Since replication controllers aren't really aware of overlapping sets, I guess you can't really use that to guide allocation between two pools because they would just end up fighting unproductively
I'm thinking about this from the mechanics of doing a deployment by composing replication controllers. With controllers as they are today:
The thought around atLeast was about explicitly representing the invariant you want during an available deployment:
I'm not sure that's better.... just the for loop for deletes seems more reasonable. Not a huge deal, just trying to work through how we'd model common deploy cases for end users.
Overlapping replicationController sets: I think we should validate that this isn't possible upon creation of a replicationController. We can do this by determining whether the label selector may overlap with any others, though to do this analytically without looking at the combinations of labels attached to pods it requires that all replicationController label selectors have at least one key in common, with a different value than all other replicationControllers.
Policy: As @brendandburns mentioned, we intended the policy to go in a separate auto-scaling policy entity, in a higher-level layer / separate component.
As @lavalamp pointed out, it is possible to create a new replicationController and gradually scale it up while scaling the original down.
Or, one could do the Asgard trick of creating a new replicationController and then shift traffic to it. It's possible to add/remove instances from a service by tweaking their labels. For instance one could toggle the value of an in_service=true/false label.

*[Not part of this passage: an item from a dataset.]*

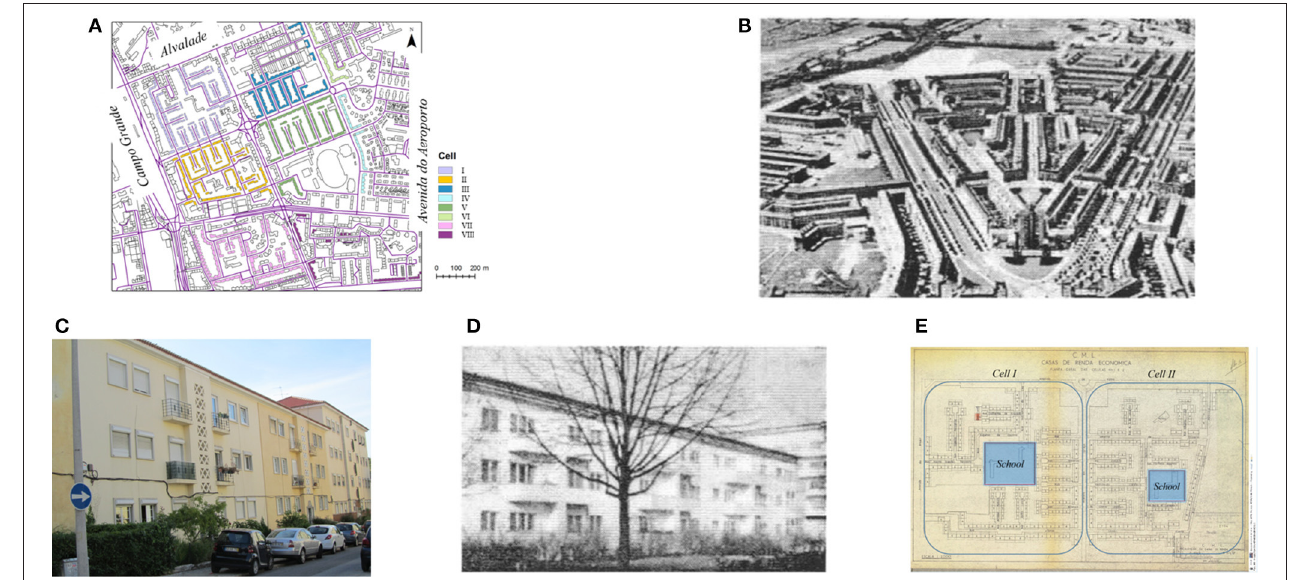
FIGURE 3 | Comparison between “Bairro de Alvalade” in Lisbon and other cities. Areas in (A) “Bairro de Alvalade” and (B) Amsterdam (Costa, 2005). Buildings in (C) “Bairro de Alvalade” and (D) Berlin (Costa, 2005). (E) Primary school as a central element (City Hall) 1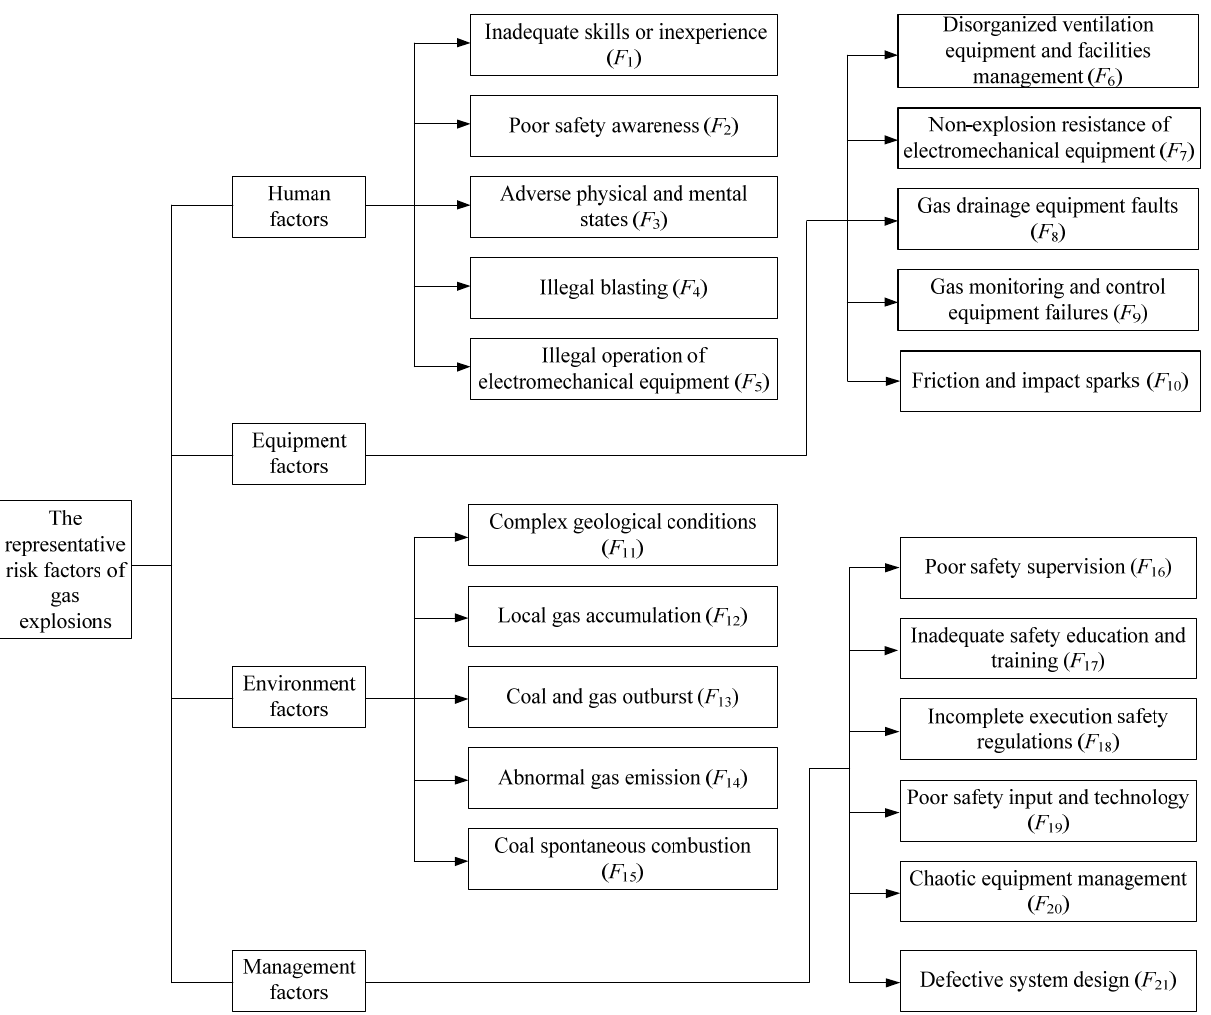
Figure 1. Index system of the representative risk factors of gas explosions.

The update demo changes the template of a single replication controller and then kills instances one by one until they all get replaced. I don't like that due to the risk of unpredictable replacements and complexity involved with rollbacks. Splitting out the template ( #170 ) would address the rollback issue, but not the unpredictability. It seems to me that the atMost approach suffers from the same risk.
That said, I see what you mean that atLeast/atMost are not auto-scaling policies, but are invariants to maintain. I could imagine that flexibility could be useful. For example, a worker pool manager could use that to opportunistically request resources, where some pod requests may fail. Or, perhaps in the case that we need to temporarily create a new pod for some reason (CRIU-based migration?) but we don't want an old one to be killed.
So, I like the idea, just not the use case. :-)
FWIW, exactly X could be implemented by combining atLeast and atMost.
Agree that without a kill policy on the replication controller the uses cases described don't work. Is a kill policy something you've discussed for the replication controller (oldest, ones that don't match my template first, ones on most overloaded systems)?
@smarterclayton I agree that kill policy would be useful and all of the policies you mention are reasonable in particular scenarios. However, I see this as a rich, unbounded policy space, much like scheduling. IIRC, Joe and/or Brendan proposed kill policies early on and I asked for them to be removed.
Instead, I propose that we leave the default policy entirely up to the system, much like scheduling, so we can take as many factors into account as we like, and otherwise I'd like to enable the user to implement an arbitrary policy using event hooks #140 . For instance, I could imagine POSTing to a URL whenever a pod needed to be killed. The user's hook would have N seconds to respond (perhaps configurable), after which the replication controller would kill its default choice.